Chapter 5. Apache Spark

• Supported Languages
• Distributed Data Processing with PySpark

Chapter 6. Apache Spark Dev Environments

• Spark Shells
• Jupyter Notebooks

Chapter 7. Introduction to Functional Programming

• Why I need Functional Programming?
• Functional Programming with Python

Chapter 8. Functional Programming using Spark RDD API

• RDD Transformations and Actions
• Data Partitioning

Chapter 9. ETL Jobs with RDD

• Using map-reduce FP for Data Processing

Chapter 10. Spark SQL DataFrames

• What are DataFrames?
• Relationship with RDDs
• Ways to Create DataFrames
• Schema of Datasets
• Inferring the Schema

Chapter 11. SQL-centric Programming using DataFrames API

• Using the sql Method, and the Native DataFrame API
• Data Aggregation

Chapter 12. ETL Jobs with DataFrames

• Using Spark SQL DataFrame API
• Contrasting with Spark RDD API

Chapter 13. Repairing and Normalizing Data

• What May Be Wrong With My Data?
• Detecting and Removing Bad Data

Chapter 14. Data Visualization with seaborn

• Exploratory Data Analysis
• Available Options for producing graphs

Chapter 15. Working with Various File Formats: CSV, Parquet, ORC, and JSON

• What is Columnar Data Storage Formats?
• Comparing Various Formats
• Ways to Read and Store Data in Various Formats

FAQs

Is there a discount available for current students?
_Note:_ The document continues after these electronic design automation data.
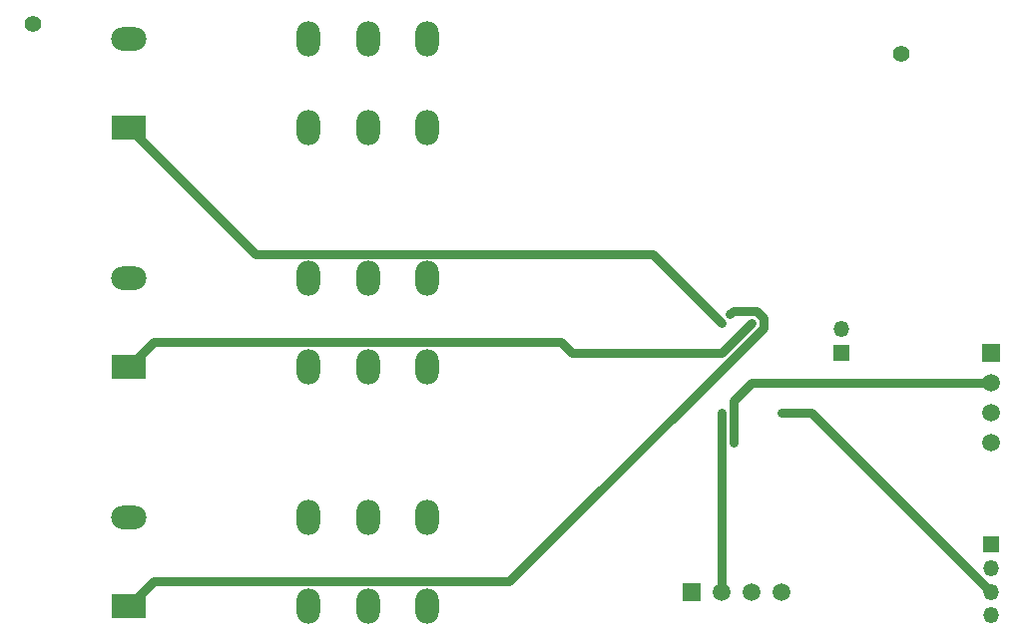
<source format=gbr>
%TF.GenerationSoftware,KiCad,Pcbnew,7.0.9*%
%TF.CreationDate,2023-12-03T00:18:19-03:00*%
%TF.ProjectId,E3,45332e6b-6963-4616-945f-706362585858,rev?*%
%TF.SameCoordinates,Original*%
%TF.FileFunction,Copper,L4,Bot*%
%TF.FilePolarity,Positive*%
%FSLAX46Y46*%
G04 Gerber Fmt 4.6, Leading zero omitted, Abs format (unit mm)*
G04 Created by KiCad (PCBNEW 7.0.9) date 2023-12-03 00:18:19*
%MOMM*%
%LPD*%
G01*
G04 APERTURE LIST*
%TA.AperFunction,ComponentPad*%
%ADD10C,1.400000*%
%TD*%
%TA.AperFunction,ComponentPad*%
%ADD11R,1.500000X1.500000*%
%TD*%
%TA.AperFunction,ComponentPad*%
%ADD12C,1.500000*%
%TD*%
%TA.AperFunction,ComponentPad*%
%ADD13O,2.000000X3.000000*%
%TD*%
%TA.AperFunction,ComponentPad*%
%ADD14R,3.000000X2.000000*%
%TD*%
%TA.AperFunction,ComponentPad*%
%ADD15O,3.000000X2.000000*%
%TD*%
%TA.AperFunction,ComponentPad*%
%ADD16R,1.350000X1.350000*%
%TD*%
%TA.AperFunction,ComponentPad*%
%ADD17O,1.350000X1.350000*%
%TD*%
%TA.AperFunction,Conductor*%
%ADD18C,0.800000*%
%TD*%
G04 APERTURE END LIST*
D10*
%TO.P,REF\u002A\u002A,1*%
%TO.N,N/C*%
X157480000Y-45720000D03*
%TD*%
%TO.P,REF\u002A\u002A,1*%
%TO.N,N/C*%
X83820000Y-43180000D03*
%TD*%
D11*
%TO.P,U3,1,VDD*%
%TO.N,Net-(BT1-+)*%
X165100000Y-71120000D03*
D12*
%TO.P,U3,2,DATA*%
%TO.N,Net-(U1-PB1)*%
X165100000Y-73660000D03*
%TO.P,U3,3,NC*%
%TO.N,unconnected-(U3-NC-Pad3)*%
X165100000Y-76200000D03*
%TO.P,U3,4,GND*%
%TO.N,Earth*%
X165100000Y-78740000D03*
%TD*%
D11*
%TO.P,U2,1,VDD*%
%TO.N,Net-(BT1-+)*%
X139700000Y-91440000D03*
D12*
%TO.P,U2,2,DATA*%
%TO.N,Net-(U1-PB0)*%
X142240000Y-91440000D03*
%TO.P,U2,3,NC*%
%TO.N,unconnected-(U2-NC-Pad3)*%
X144780000Y-91440000D03*
%TO.P,U2,4,GND*%
%TO.N,Earth*%
X147320000Y-91440000D03*
%TD*%
D13*
%TO.P,K3,11*%
%TO.N,Net-(H4-Pad1)*%
X112290000Y-92650000D03*
X112290000Y-85150000D03*
%TO.P,K3,12*%
%TO.N,Net-(K3-Pad12)*%
X107250000Y-92650000D03*
X107250000Y-85150000D03*
%TO.P,K3,14*%
%TO.N,Net-(H3-Pad1)*%
X117330000Y-92650000D03*
X117330000Y-85150000D03*
D14*
%TO.P,K3,A1*%
%TO.N,Net-(U1-PC5)*%
X91990000Y-92650000D03*
D15*
%TO.P,K3,A2*%
%TO.N,Net-(BT1--)*%
X91990000Y-85150000D03*
%TD*%
D13*
%TO.P,K2,11*%
%TO.N,Net-(H2-Pad1)*%
X112290000Y-72330000D03*
X112290000Y-64830000D03*
%TO.P,K2,12*%
%TO.N,Net-(K2-Pad12)*%
X107250000Y-72330000D03*
X107250000Y-64830000D03*
%TO.P,K2,14*%
%TO.N,Net-(H1-Pad1)*%
X117330000Y-72330000D03*
X117330000Y-64830000D03*
D14*
%TO.P,K2,A1*%
%TO.N,Net-(U1-PC3)*%
X91990000Y-72330000D03*
D15*
%TO.P,K2,A2*%
%TO.N,Net-(BT1--)*%
X91990000Y-64830000D03*
%TD*%
D13*
%TO.P,K1,11*%
%TO.N,Net-(H6-Pad1)*%
X112290000Y-52010000D03*
X112290000Y-44510000D03*
%TO.P,K1,12*%
%TO.N,Net-(K1-Pad12)*%
X107250000Y-52010000D03*
X107250000Y-44510000D03*
%TO.P,K1,14*%
%TO.N,Net-(H5-Pad1)*%
X117330000Y-52010000D03*
X117330000Y-44510000D03*
D14*
%TO.P,K1,A1*%
%TO.N,Net-(U1-PC4)*%
X91990000Y-52010000D03*
D15*
%TO.P,K1,A2*%
%TO.N,Net-(BT1--)*%
X91990000Y-44510000D03*
%TD*%
D16*
%TO.P,J5,1,Pin_1*%
%TO.N,Earth*%
X152400000Y-71120000D03*
D17*
%TO.P,J5,2,Pin_2*%
%TO.N,Net-(BT1-+)*%
X152400000Y-69120000D03*
%TD*%
D16*
%TO.P,J2,1,Pin_1*%
%TO.N,Net-(BT1-+)*%
X165100000Y-87440000D03*
D17*
%TO.P,J2,2,Pin_2*%
%TO.N,Earth*%
X165100000Y-89440000D03*
%TO.P,J2,3,Pin_3*%
%TO.N,Net-(J2-Pin_3)*%
X165100000Y-91440000D03*
%TO.P,J2,4,Pin_4*%
%TO.N,unconnected-(J2-Pin_4-Pad4)*%
X165100000Y-93440000D03*
%TD*%
D18*
%TO.N,Net-(U1-PC5)*%
X145194213Y-67579999D02*
X143240001Y-67579999D01*
X145780001Y-68165787D02*
X145194213Y-67579999D01*
X145780001Y-68994213D02*
X145780001Y-68165787D01*
X143240001Y-67579999D02*
X142947107Y-67872893D01*
X124224214Y-90550000D02*
X145780001Y-68994213D01*
X94090000Y-90550000D02*
X124224214Y-90550000D01*
X91990000Y-92650000D02*
X94090000Y-90550000D01*
%TO.N,Net-(U1-PC3)*%
X129540000Y-71120000D02*
X142240000Y-71120000D01*
X128650000Y-70230000D02*
X129540000Y-71120000D01*
X94090000Y-70230000D02*
X128650000Y-70230000D01*
X142240000Y-71120000D02*
X144780000Y-68580000D01*
X91990000Y-72330000D02*
X94090000Y-70230000D01*
%TO.N,Net-(U1-PC4)*%
X136390000Y-62730000D02*
X142240000Y-68580000D01*
X102710000Y-62730000D02*
X136390000Y-62730000D01*
X91990000Y-52010000D02*
X102710000Y-62730000D01*
%TO.N,Net-(U1-PB1)*%
X144780000Y-73660000D02*
X143240000Y-75200000D01*
X149860000Y-73660000D02*
X144780000Y-73660000D01*
X143240000Y-75200000D02*
X143240000Y-78740000D01*
X165100000Y-73660000D02*
X149860000Y-73660000D01*
%TO.N,Net-(J2-Pin_3)*%
X149860000Y-76200000D02*
X147320000Y-76200000D01*
X165100000Y-91440000D02*
X149860000Y-76200000D01*
%TO.N,Net-(U1-PB0)*%
X142240000Y-91440000D02*
X142240000Y-76200000D01*
%TD*%
M02*

</source>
UMBC students and alumni, as well as students who have previously taken a public training course with UMBC Training Centers are eligible for a 10% discount, capped at $250. Please provide a copy of your UMBC student ID or an unofficial transcript or the name of the UMBC Training Centers course you have completed. Asynchronous courses are excluded from this offer.

What is the cancellation and refund policy?

Student will receive a refund of paid registration fees only if UMBC Training Centers receives a notice of cancellation at least 10 business days prior to the class start date for classes or the exam date for exams.